Kraken has agreed to stop offering crypto “staking” services to US customers and pay $30 million as part of a settlement with regulators for failing to register the yield-bearing program.
The Securities and Exchange Commission said in a statement on Thursday that this meant the major crypto exchange did not have proper protections for those investors while allowing them to stake their crypto.
The SEC’s move marked its first major action on the stakes, drew pushback from the crypto industry and more enforcement could lie ahead.

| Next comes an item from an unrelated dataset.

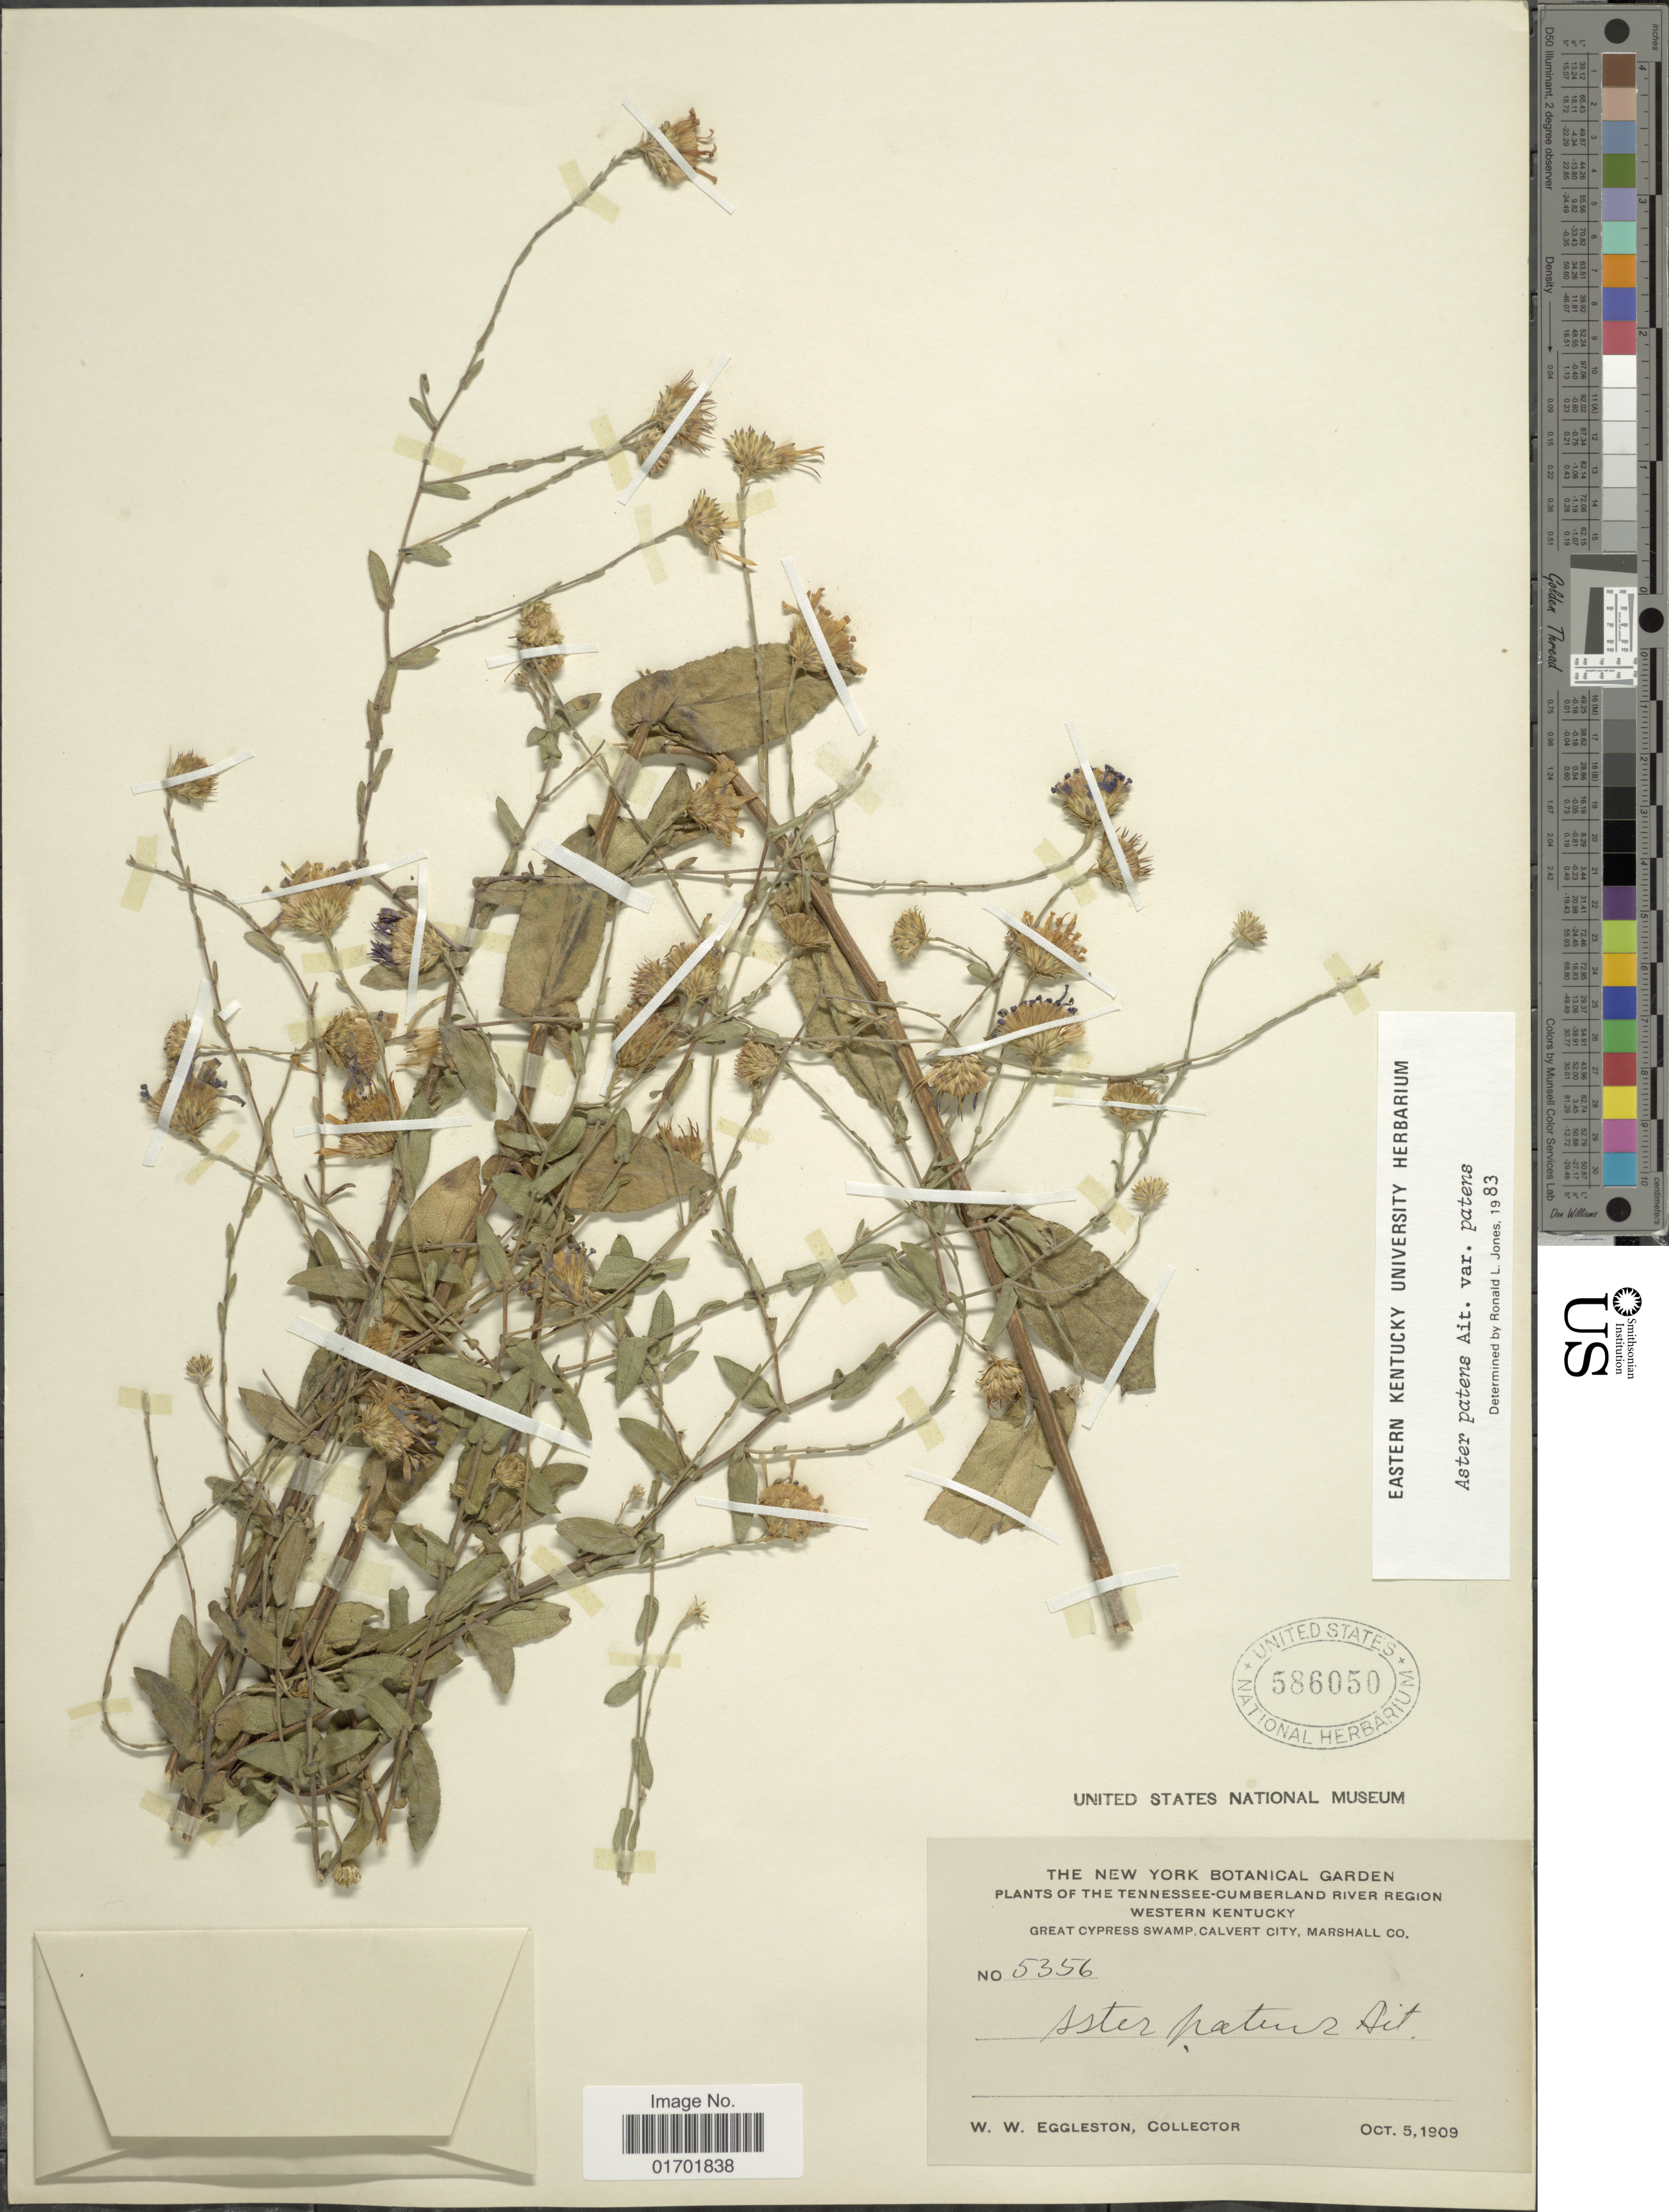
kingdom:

“Whether through staking-as-a-service, lending, or other means, crypto intermediaries, when offering investors investment contracts in exchange for tokens, are required to provide the appropriate disclosures and safeguards required by our securities laws. required,” said SEC Chairman Gary Gensler.
“Today’s action should be clear to the market that staking-as-a-service providers must register and provide full, fair and truthful disclosure and investor protection,” he added.
Staking is when investors agree to lock up their holdings of digital assets such as Ethereum, Cardano or Solana to be deployed on the blockchain in exchange for a percentage-based reward. The SEC said that Kraken offered returns of up to 21%.
Kraken will pay $30 million under the SEC settlement to cover civil penalties, prejudgment interest and withdrawals for what the regulator says are funds created through improper conduct.
Crypto leaders reacted strongly to the market regulator’s latest move, which could be another blow to the industry in 2022 after several high-profile players were caught off guard.
“The SEC continues its assault on American crypto companies and retail investors, undermining the potential of public blockchain networks in the United States,” Kristin Smith, CEO of the Blockchain Association, said in a statement.
“Today’s settlement is not law, but another example of why we need Congress — not regulators — to determine the appropriate laws for this new technology.”
The SEC only has jurisdiction over the US markets, so international Kraken customers will still be able to stake their crypto.
The digital asset space is still reeling from the collapse of Kraken’s old rival FTX, which filed for bankruptcy in November after suffering a liquidity crisis.
Its founder, Sam Bankman-Fried, was arrested in the Bahamas and extradited to the US the following month. The SEC accused him of defrauding investors of at least $1.8 billion.
Following news of the Kraken settlement, bitcoin fell 3.7% over the past 24 hours to below $22,000 on Friday, according to data from Coinmarketcap. Meanwhile, Ethereum is down 5.2% to just above $1,500.
Editor’s Note: February 10, 2023 – Kraken will stop offering its staking program to US customers, not all customers as a previous version of this story suggested.